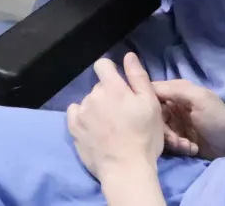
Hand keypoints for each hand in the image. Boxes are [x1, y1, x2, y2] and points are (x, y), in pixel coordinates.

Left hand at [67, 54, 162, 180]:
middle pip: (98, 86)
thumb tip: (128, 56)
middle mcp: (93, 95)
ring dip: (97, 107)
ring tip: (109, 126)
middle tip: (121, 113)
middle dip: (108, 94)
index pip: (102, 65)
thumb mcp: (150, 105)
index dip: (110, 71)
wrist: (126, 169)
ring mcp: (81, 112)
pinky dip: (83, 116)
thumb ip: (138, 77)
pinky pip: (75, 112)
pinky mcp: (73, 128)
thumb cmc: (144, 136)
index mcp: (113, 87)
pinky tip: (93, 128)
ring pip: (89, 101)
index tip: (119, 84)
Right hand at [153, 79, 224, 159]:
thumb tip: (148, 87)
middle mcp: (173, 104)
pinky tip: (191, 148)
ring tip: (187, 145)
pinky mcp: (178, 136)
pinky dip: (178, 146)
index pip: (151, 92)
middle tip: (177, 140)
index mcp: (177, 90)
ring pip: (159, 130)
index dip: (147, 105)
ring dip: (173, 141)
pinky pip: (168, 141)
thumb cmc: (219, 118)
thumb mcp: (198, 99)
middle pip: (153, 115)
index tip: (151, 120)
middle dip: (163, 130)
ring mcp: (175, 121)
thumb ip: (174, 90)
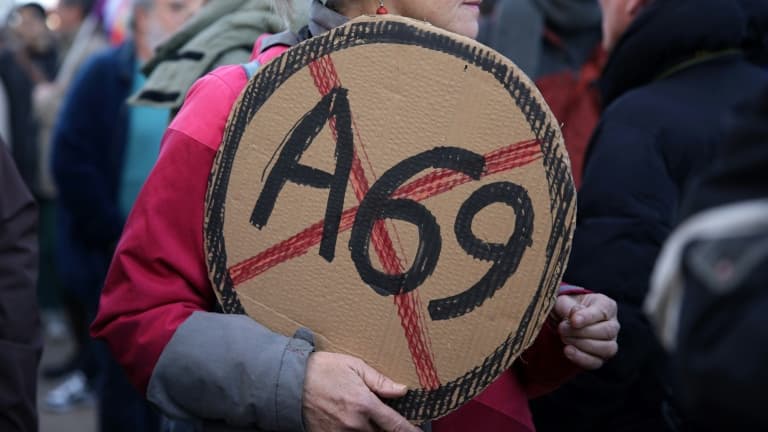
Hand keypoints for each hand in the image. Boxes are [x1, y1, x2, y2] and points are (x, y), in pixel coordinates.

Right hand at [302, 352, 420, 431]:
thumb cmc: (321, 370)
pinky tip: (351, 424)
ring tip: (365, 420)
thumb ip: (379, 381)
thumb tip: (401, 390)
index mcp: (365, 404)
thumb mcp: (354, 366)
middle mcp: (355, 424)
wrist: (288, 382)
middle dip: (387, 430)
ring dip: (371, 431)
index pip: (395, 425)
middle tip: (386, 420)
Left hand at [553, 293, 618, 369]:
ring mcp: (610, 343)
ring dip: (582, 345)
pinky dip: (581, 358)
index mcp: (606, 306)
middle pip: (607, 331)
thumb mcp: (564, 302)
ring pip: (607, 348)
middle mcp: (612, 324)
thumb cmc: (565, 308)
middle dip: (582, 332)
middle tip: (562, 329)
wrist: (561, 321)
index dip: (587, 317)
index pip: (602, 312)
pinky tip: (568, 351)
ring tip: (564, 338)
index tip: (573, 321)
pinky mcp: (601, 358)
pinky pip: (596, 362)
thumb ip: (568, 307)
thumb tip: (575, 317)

★ ★ ★ ★ ★

Retype the records above, but only those lines that fall between the line containing "pinky tip: (351, 424)" and the line containing "pinky tip: (568, 351)", with both of those lines included, exactly as written.

SOLUTION FOR THIS PROBLEM:
pinky tip: (351, 424)
ring tip: (365, 420)
thumb ip: (379, 381)
thumb tip: (401, 390)
index mcp: (365, 404)
thumb mcp: (354, 366)
middle mcp: (355, 424)
wrist: (288, 382)
middle dip: (387, 430)
ring dip: (371, 431)
index pip: (395, 425)
middle tip: (386, 420)
Left hand at [553, 293, 618, 369]:
ring mcp: (610, 343)
ring dip: (582, 345)
pinky dip: (581, 358)
index mcp: (606, 306)
middle pip: (607, 331)
thumb mcp: (564, 302)
ring pip: (607, 348)
middle mcp: (612, 324)
thumb cmc: (565, 308)
middle dip: (582, 332)
middle tip: (562, 329)
wrist: (561, 321)
index dip: (587, 317)
index pip: (602, 312)
pinky tip: (568, 351)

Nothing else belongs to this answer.